Pinson, who hails from Australia, was born into a family of G&S fans, but had never performed in a show until he arrived at MIT nearly five years ago to start a PhD in physics. He auditioned for The Mikado and was instantly hooked. “I had so much fun that when it was over, I needed to keep operetta in my life, and auditions for The Gondoliers were over a month away,” he said, “I decided to write my own.”

Pinson’s first operetta, The Marriage of the Miner’s Maiden, was sung through by MITG&SP, and delighted the cast so much that he felt encouraged to begin composing another at once. “I wanted something ridiculous, so you don’t have to take it too seriously,” said Pinson. “Magical creatures are a good way to go.” And thus was born The Forest of Eoren, home to a band of dryads who have accidentally fallen in love with lumberjacks. Confusion and hilarity ensue, identities are mistaken, and deception is rife, until all loose ends and couples are joined in a perfect happy ending.

A dedicated cast of students and visiting musicians has worked through IAP to bring the show from score to stage in under a month. “With a new show, you automatically have more creativity involved,” said music director Sarah Hager, who works as a choral conductor in Lexington. “There are no recordings that you can listen to.”

The biggest shock, coming out of Eoren, is that it really isn’t a shock at all. The language and music are patently Gilbert & Sullivan, if on a slightly smaller scale. The libretto abounds in witty banter and airy persiflage. Pinson takes full advantage of his arboreal subject matter in such delightful rhymes as “No more let our chorus be sorrowful / Of great joy we will find tomorrow full! / Trees will shine out resplendent with chlorophyll.” As with the best of Sullivan, even the sorrowful tunes are lovely, and are destined to stick in your head with the persistence of The Pirates of Penzance.

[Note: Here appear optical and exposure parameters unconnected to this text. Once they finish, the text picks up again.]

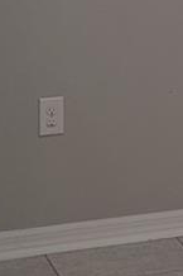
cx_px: 386
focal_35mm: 183
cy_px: -116
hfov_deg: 7.2
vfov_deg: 10.9
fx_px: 1397
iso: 53
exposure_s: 1/24
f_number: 1.85
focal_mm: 6.81
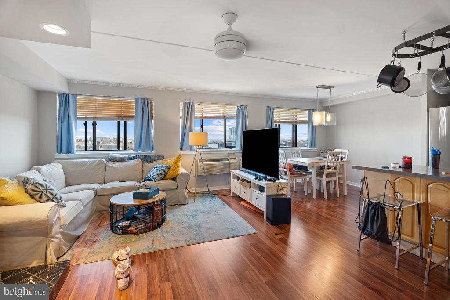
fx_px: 206
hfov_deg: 95.0
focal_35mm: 16
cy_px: 150
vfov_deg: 72.1
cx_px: 225
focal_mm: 16.5
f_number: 4
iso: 100
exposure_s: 1/6
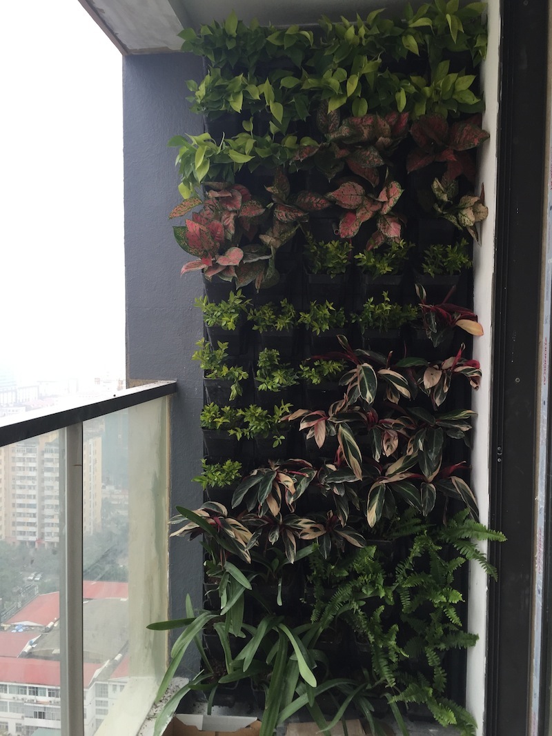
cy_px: 368
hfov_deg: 48.2
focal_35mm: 29
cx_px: 276
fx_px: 617
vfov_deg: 61.7
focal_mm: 4.15
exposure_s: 1/60
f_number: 2.2
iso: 40
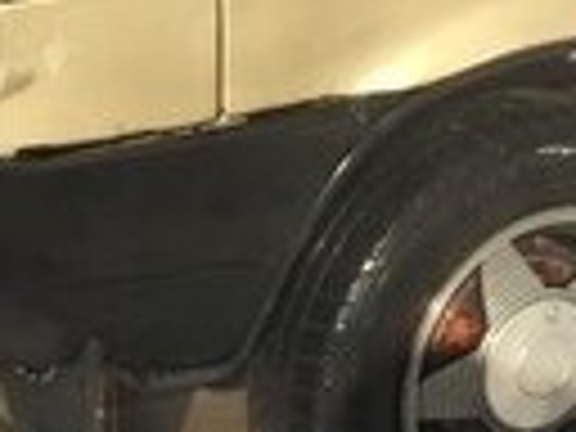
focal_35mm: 149
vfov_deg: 9.5
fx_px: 2479
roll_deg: -1.4
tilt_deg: -8.4
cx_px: 1048
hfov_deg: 12.1
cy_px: -331
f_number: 2.2
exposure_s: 1/1199
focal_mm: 4.15
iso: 32
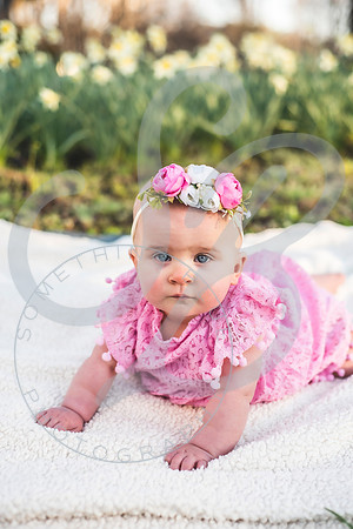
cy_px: 264
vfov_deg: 39.6
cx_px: 176
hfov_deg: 27.0
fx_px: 735
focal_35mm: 50
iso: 100
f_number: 2.8
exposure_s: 1/320
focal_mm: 50
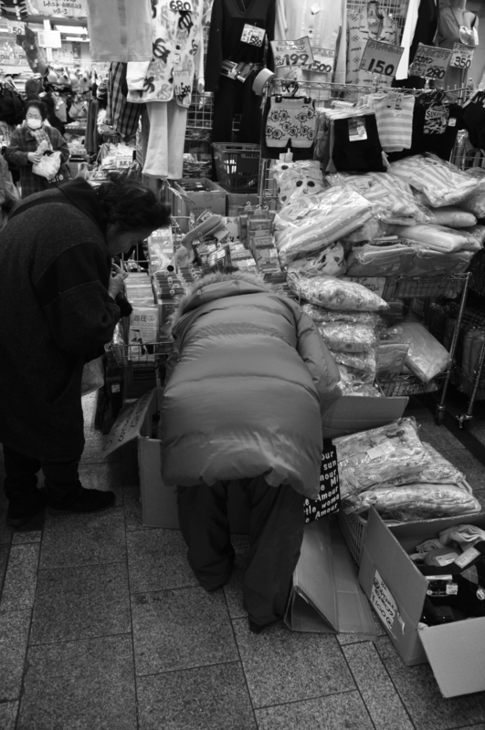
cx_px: 242
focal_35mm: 27
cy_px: 365
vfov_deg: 67.5
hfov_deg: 47.8
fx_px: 547
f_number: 4
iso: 640
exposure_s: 1/60
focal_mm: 18
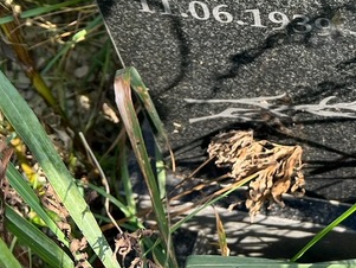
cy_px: -57
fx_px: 710
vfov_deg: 20.0
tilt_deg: -47.0
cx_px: 360
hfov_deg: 26.6
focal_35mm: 69
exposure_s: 1/687
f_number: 1.5
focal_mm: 5.7
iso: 50
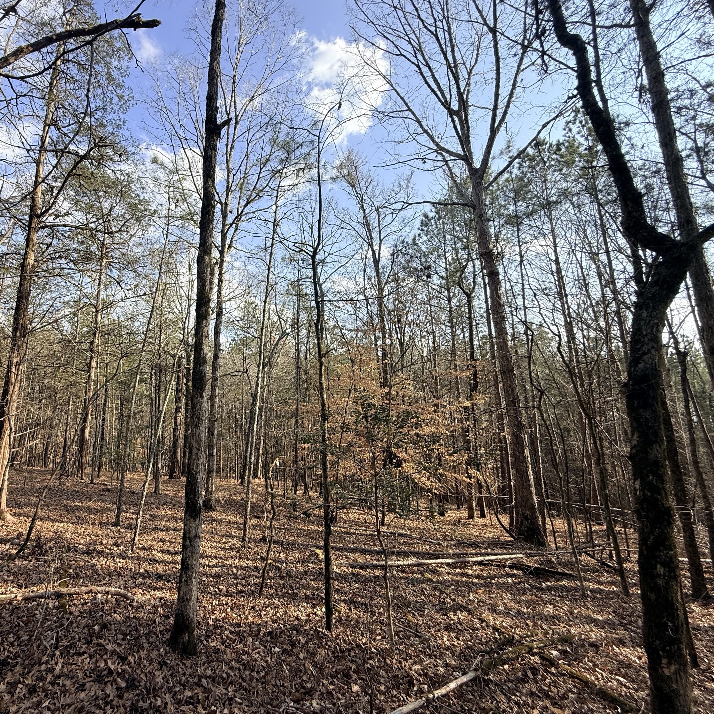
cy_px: 351
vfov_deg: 84.0
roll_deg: -1.8
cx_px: 246
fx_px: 397
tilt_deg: +10.3
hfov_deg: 81.5
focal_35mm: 17
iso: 50
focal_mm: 2.22
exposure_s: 1/789
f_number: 2.2
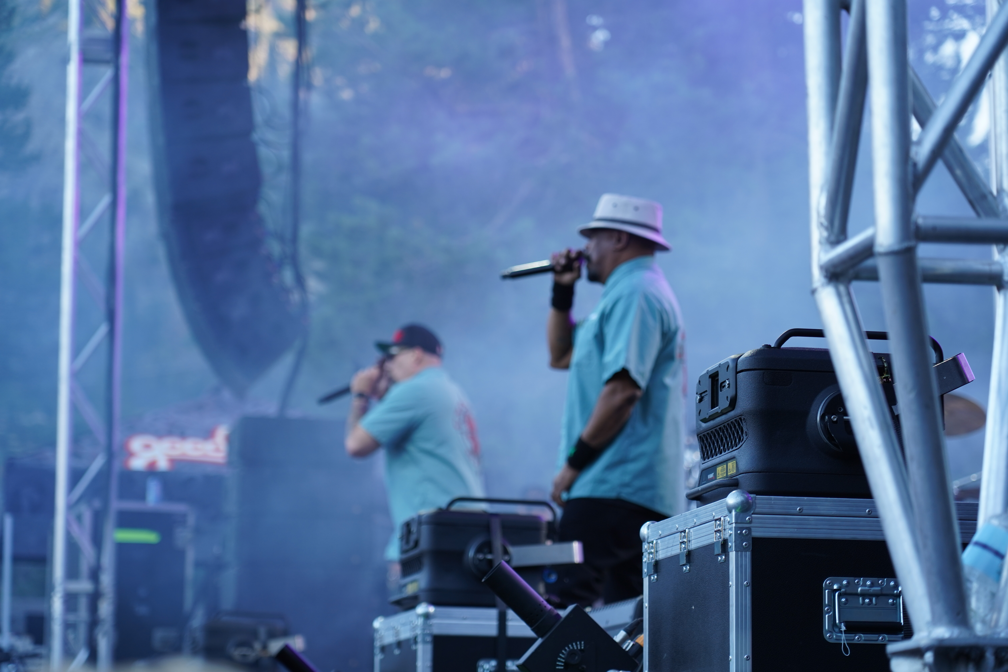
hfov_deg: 19.5
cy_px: 336
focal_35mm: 105
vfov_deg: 13.0
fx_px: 2940
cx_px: 504
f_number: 4
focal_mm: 105
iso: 320
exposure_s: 1/160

Kelsey Peterson (women’s chorus) has sung with the group for 14 shows, besides appearances as producer and costume director. “It feels like it’s this G&S show that I happened to never see before,” she said.

G&S aficionados will recognize nods to many of the original operettas, including a “weeping maidens” chorus reminiscent of Patience and an a cappella quartet, complete with “fa-la-la”s, that recalls the madrigal from The Mikado. Despite this stock material, however, Eoren comes across as fresh and new, with an innocence that is hard to come by in any theatrical production. “The show is just entirely adorable — it’s distilled joy,” said Kathryn Noonan (Queen of the Dryads), “I would definitely put it up there as better than some G&S shows.”

Eoren lasts a single act — about an hour, with no intermission. Pinson has effectively miniaturized the common two-act structure by writing what sounds like an Act I Finale to chop the action neatly into two halves. The score includes parts for seven soloists, men’s and women’s choruses, and accompaniment by piano and clarinet. Refreshingly, the cast is gender-balanced, a contrast from the normal G&S canon, where female characters can be harder to find.

Pinson says that he doesn’t want “people to think that there’s anything too deep” in Eoren. “You could say there’s an environmental message here — don’t cut down trees — but that’s not really it.” As with traditional Gilbert & Sullivan, the goal is to be light, charming, and hilarious, and Eoren succeeds completely.